Savage opened the first gallery in the United States dedicated to the work of Black artists; mentored a generation of venerated artists, including Romare Bearden, Gwendolyn Knight, and Jacob Lawrence; and founded several organizations that provided free art education and training to over 2,500 people in Harlem, NY. She was also the first African American elected to the National Association of Women Painters and Sculptors, later renamed the National Association of Women Artists.
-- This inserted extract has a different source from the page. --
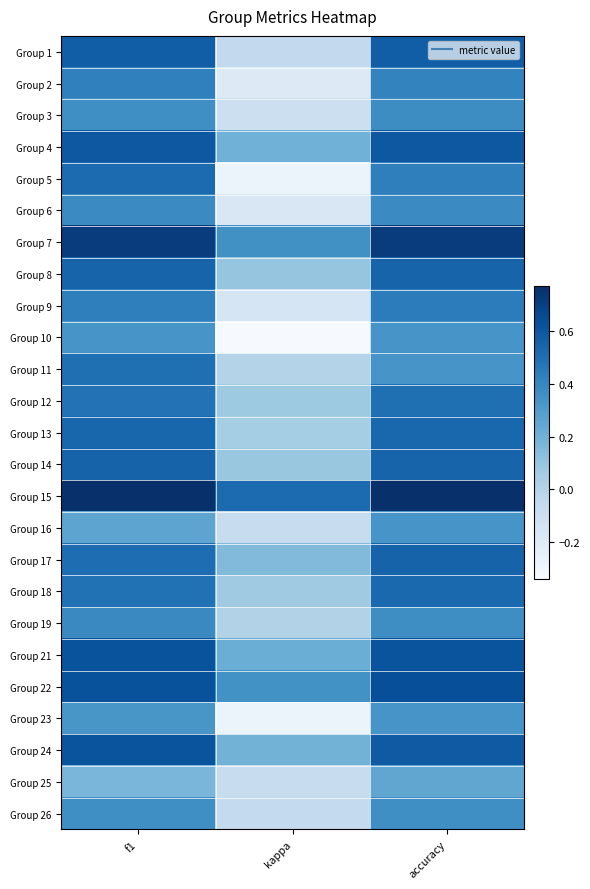

Which label corresponds to the largest value in the chart?

f1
About filmmakers Charlotte Mangin and Sandy Rattley
Charlotte Mangin is a documentary filmmaker with over 20 years of experience in multimedia storytelling, fundraising and nonprofit management. She was the creator, executive producer, director, and writer of Unladylike2020, an animated documentary series about unsung women who changed America at the turn of the 20th century. She spent five years on the production staff of National Geographic Television & Film, reporting from the jungles of the Amazon to the Himalayan Mountains. Mangin produced a dozen documentaries for PBS’s international affairs series Wide Angle, covering issues such as legal reform in China, human rights in Zimbabwe, and race relations in Brazil. Her hour-long Wide Angle program, Class of 2006, about women’s rights in Morocco, won an International Documentary Association Award. Mangin was nominated for 4 Emmy Awards for Pioneers of Thirteen, a 6-hour series commemorating the flagship PBS station’s 50th anniversary.
Sandy Rattley has over 40 years experience leading and launching multimedia projects. Rattley was also executive producer, director and writer for Unladylike2020. She was senior story editor of the Spotify podcast series The Sum of Us, hosted by author Heather McGee. Rattley was also executive producer of seminal documentary projects including the Peabody Award winning series Wade in the Water about African American sacred music, produced by NPR and the Smithsonian Institution, and Making the Music, hosted by Wynton Marsalis, produced for NPR and PBS. Rattley is the former VP for Cultural Programming at NPR where she launched the weekly show, Wait, Wait Don’t Tell Me, as well as NPR’s office of civic engagement. She serves as creative consultant for Black Public Media’s 360 Incubator, a mentorship program for African American media makers. Rattley also founded, launched and produced the Africa Learning Channel, a Pan-African news and information service, streaming via WorldSpace satellite to over 100 million listeners in 51 African countries.
About narrator Jeffreen M. Hayes, Ph.D.
Jeffreen M. Hayes, Ph.D., a public art historian and curator, merges administrative, curatorial and academic practices in her support for artists and community development. As an advocate for racial inclusion, equity and access, Jeffreen invites community participation into the projects she initiates and manages, to ensure art’s relevance beyond the walls of museums and galleries. Her curatorial projects include SILOS (2016-18), Augusta Savage: Renaissance Woman (2018-2020), AFRICOBRA: Messages to the People (2018), Process (2019), AFRICOBRA: Nation Time (2019), and most recently, Dreaming of a Future (2023).
Hayes writes about art history, Black art and visual culture, and arts activism. Some of her books include Augusta Savage: Renaissance Woman, AfriCOBRA: Messages to the People, and Etched in Collective History. She is a TEDx speaker and has spoken at the National Gallery of Art, Washington, DC; the Schomburg Center for Research in Black Culture; Norton Museum of Art; ArtPace; Rollins Museum of Art; and Columbia College among other arts organizations and institutions. She has served as the Executive Director of Threewalls since 2015, providing strategic vision for the artistic direction and impact of the organization to connect segregated communities, people and experiences in Chicago.